Zentrale Säulen der Autonomie wanken
Längst geraten auch andere zentrale Säulen der Süd-Tirol-Autonomie ins Wanken. Dazu zählen vor allem das Recht auf Gebrauch der deutschen Muttersprache und der Proporz.
„Das Recht, die eigene Muttersprache im Umgang mit öffentlichen Stellen zu sprechen, ist eine der wichtigsten Säulen der Süd-Tiroler Autonomie. Trotzdem wird es immer öfter mit Füßen getreten“, betonte der Landtagsabgeordnete Hannes Rabensteiner. Zugleich würden die Forderungen nach einer weiteren Aufweichung lauter: „Vertreter aus dem linksgrünen und italienischen Lager wollen das Recht auf Muttersprache weiter aufweichen oder ganz abschaffen!“
Ähnlich verhalte es sich mit dem Proporz. Hannes Rabensteiner ist selbst Mitglied im sogenannten Einvernehmenskomitee. Es überwacht die Einhaltung des ethnischen Proporzes bei der Besetzung von Stellen in staatlichen und halbstaatlichen Einrichtungen. „Auch der Proporz gerät immer mehr unter Druck. In einigen Bereichen gehört er de facto bereits der Vergangenheit an“, betonte Rabensteiner.
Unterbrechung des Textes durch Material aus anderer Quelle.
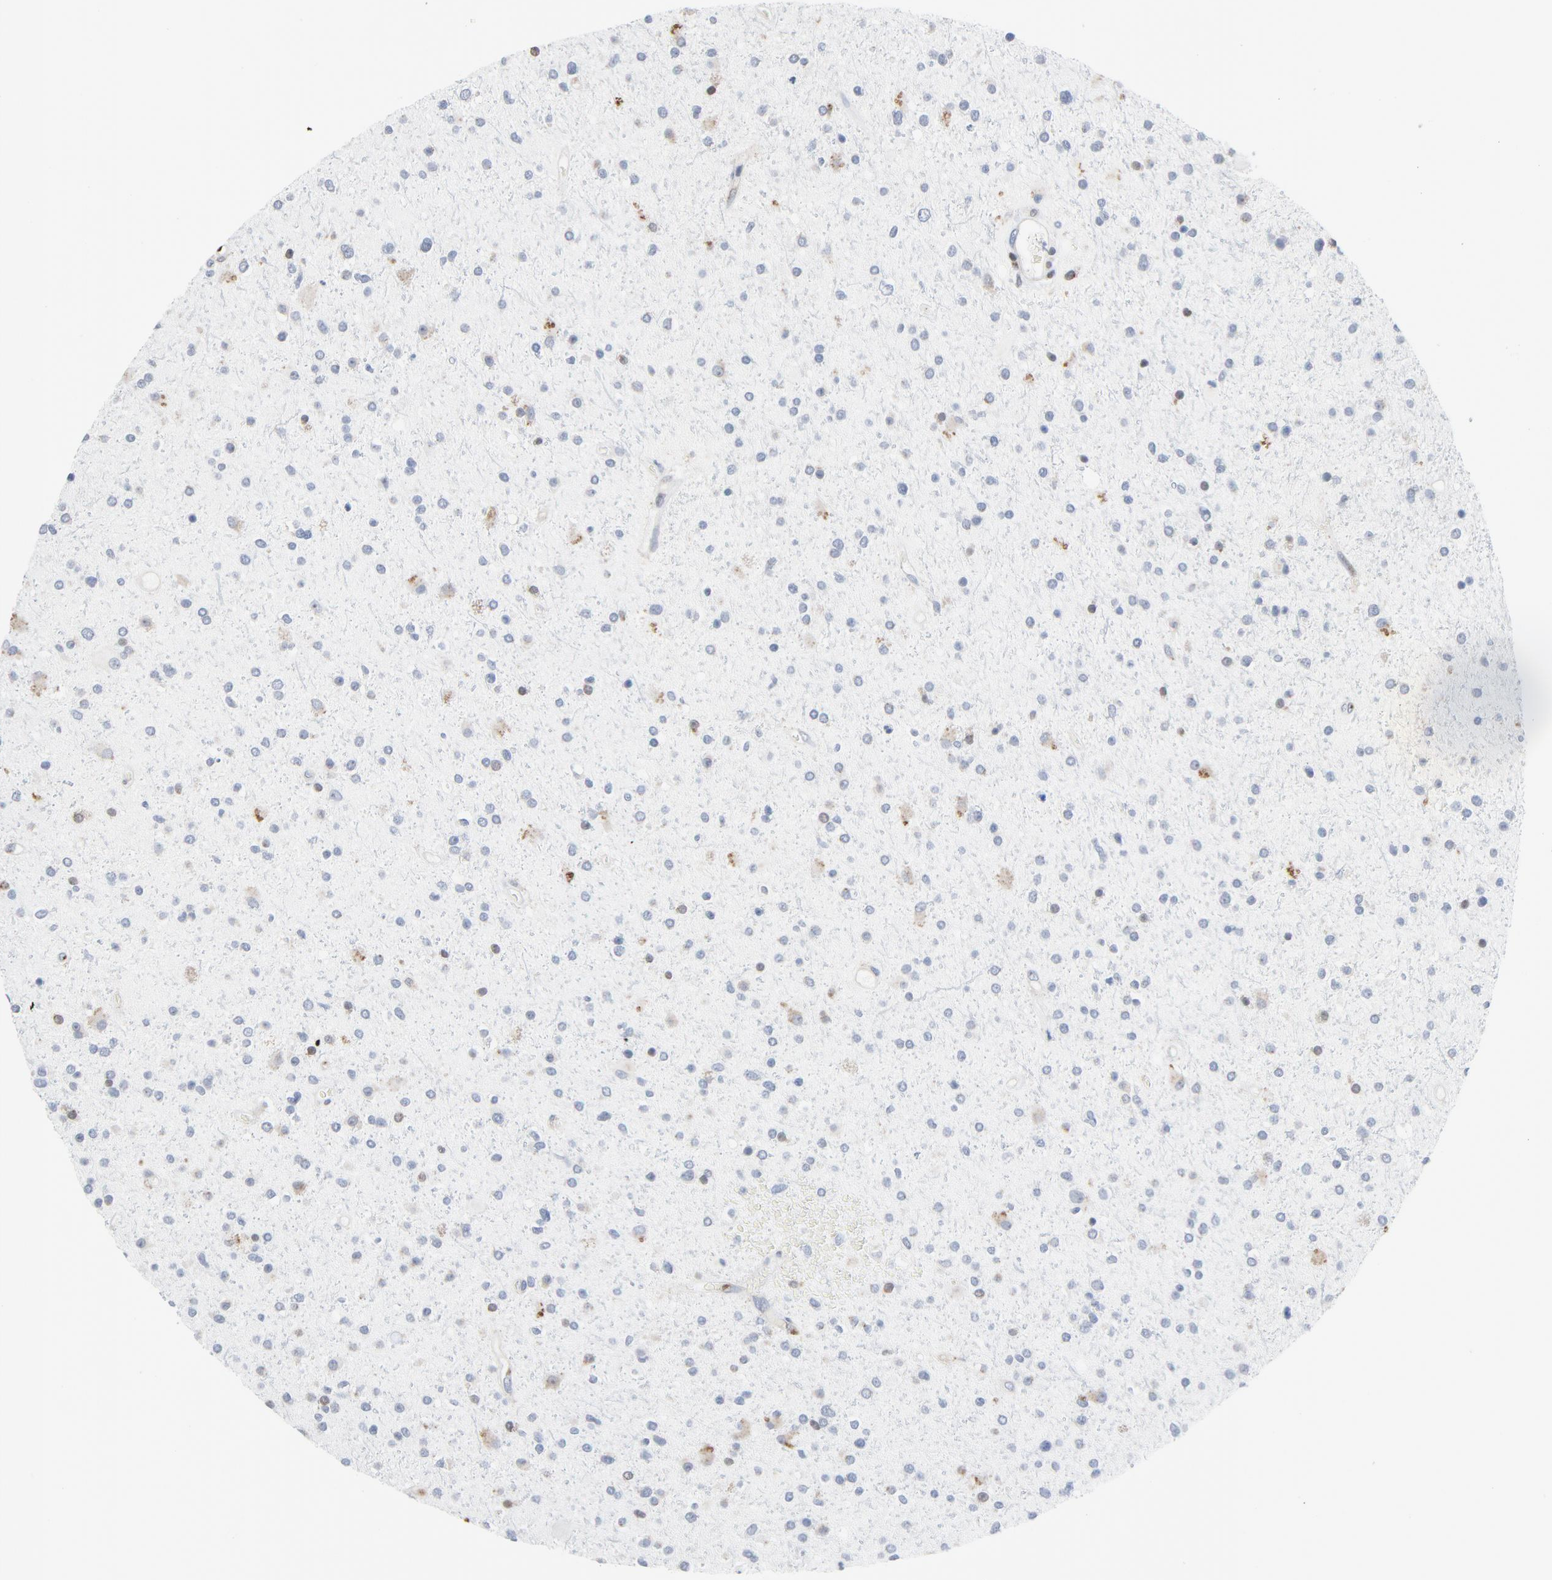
{"staining": {"intensity": "negative", "quantity": "none", "location": "none"}, "tissue": "glioma", "cell_type": "Tumor cells", "image_type": "cancer", "snomed": [{"axis": "morphology", "description": "Glioma, malignant, High grade"}, {"axis": "topography", "description": "Brain"}], "caption": "DAB immunohistochemical staining of high-grade glioma (malignant) exhibits no significant positivity in tumor cells.", "gene": "YIPF6", "patient": {"sex": "male", "age": 33}}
Antrag gegen Wahlkreiszerschneidung
Der jüngste Angriff auf die Autonomie hat es auf den Senatswahlkreis Bozen-Unterland abgesehen. Die Abtrennung der mehrheitlich deutschen Gemeinden im Unterland und im Überetsch würde einen fast ausschließlich italienisch geprägten Wahlkreis Bozen-Leifers-Branzoll-Pfatten schaffen. Ein bisher autonomiefreundlicher Senatssitz würde dauerhaft an die italienische Rechte fallen, ohne dass ein zusätzlicher Sitz für die deutschen Gemeinden entsteht.
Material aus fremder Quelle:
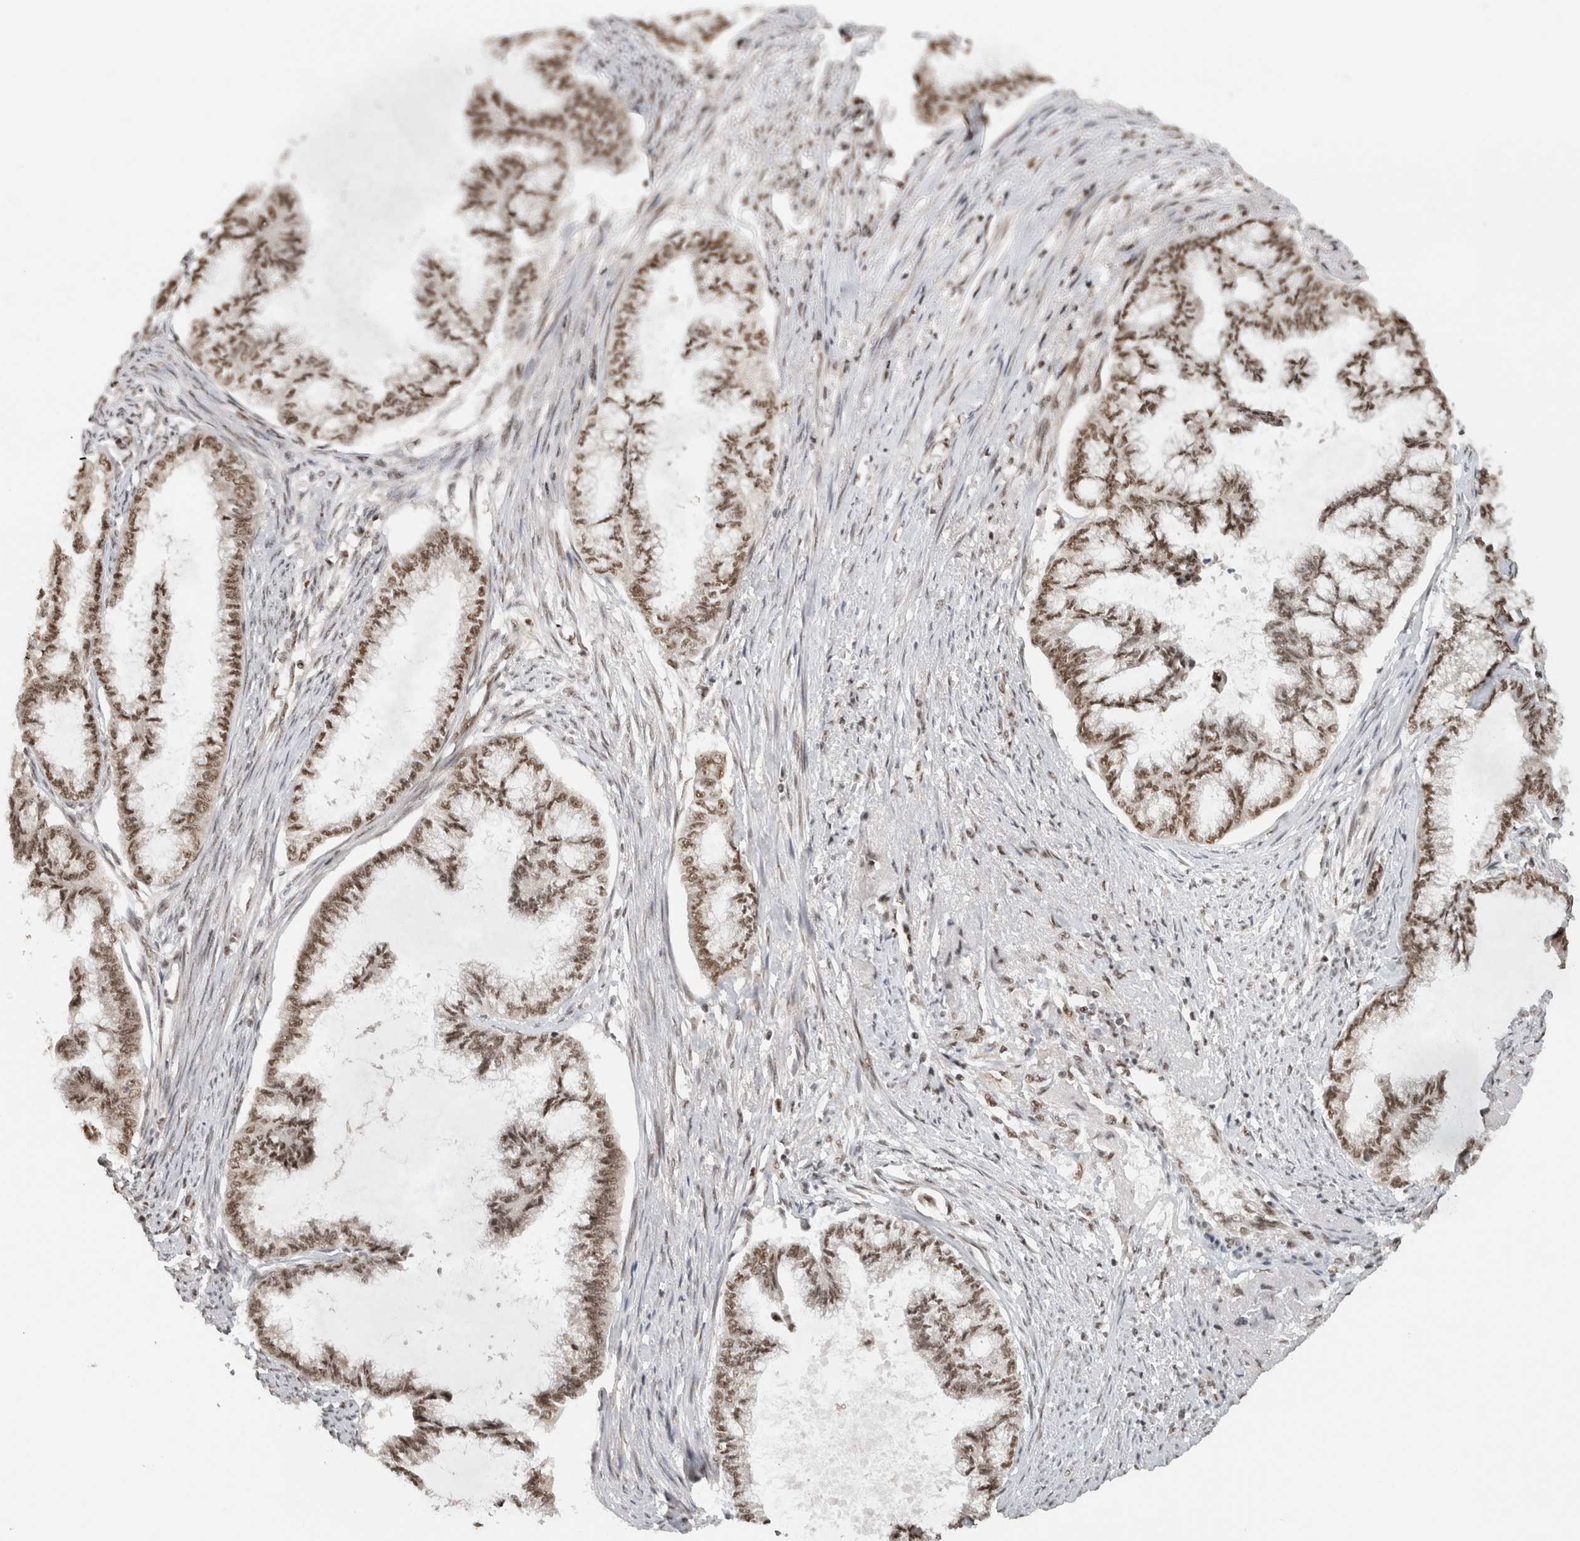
{"staining": {"intensity": "weak", "quantity": ">75%", "location": "nuclear"}, "tissue": "endometrial cancer", "cell_type": "Tumor cells", "image_type": "cancer", "snomed": [{"axis": "morphology", "description": "Adenocarcinoma, NOS"}, {"axis": "topography", "description": "Endometrium"}], "caption": "Weak nuclear staining for a protein is seen in approximately >75% of tumor cells of endometrial cancer using immunohistochemistry.", "gene": "EBNA1BP2", "patient": {"sex": "female", "age": 86}}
Der Landtagsabgeordnete Sven Knoll findet klare Worte: „Die SVP hat im italienischen Parlament ein miserables Bild abgegeben. Sie hat versagt.“ Ein Streichungsantrag im Senat allein reiche nicht. Es gebe nur ein wirksames Druckmittel: „Die SVP muss Bianchi und Urzì klarmachen, dass ein Angriff auf die Autonomie und auf das Unterland politische Folgen hat. Wird dieser Angriff nicht abgeblasen, muss die SVP die Koalition in Bozen aufkündigen und die Fratelli und Forza Italia aus der Regierung schmeißen!“
Die Süd-Tiroler Freiheit hat einen Antrag gegen die Neueinteilung der Senatswahlkreise im Landtag eingereicht, der von mehreren Parteien mitunterzeichnet wurde. Der Antrag wird nächste Woche im Landtag behandelt.
Fazit: Angesichts all dieser – und noch vieler weiterer – Probleme, die die Zugehörigkeit Süd-Tirols zu Italien mit sich bringt, gibt es keinen Grund zum Feiern. Diesen gibt es erst, wenn Rom in Süd-Tirol nichts mehr zu melden hat!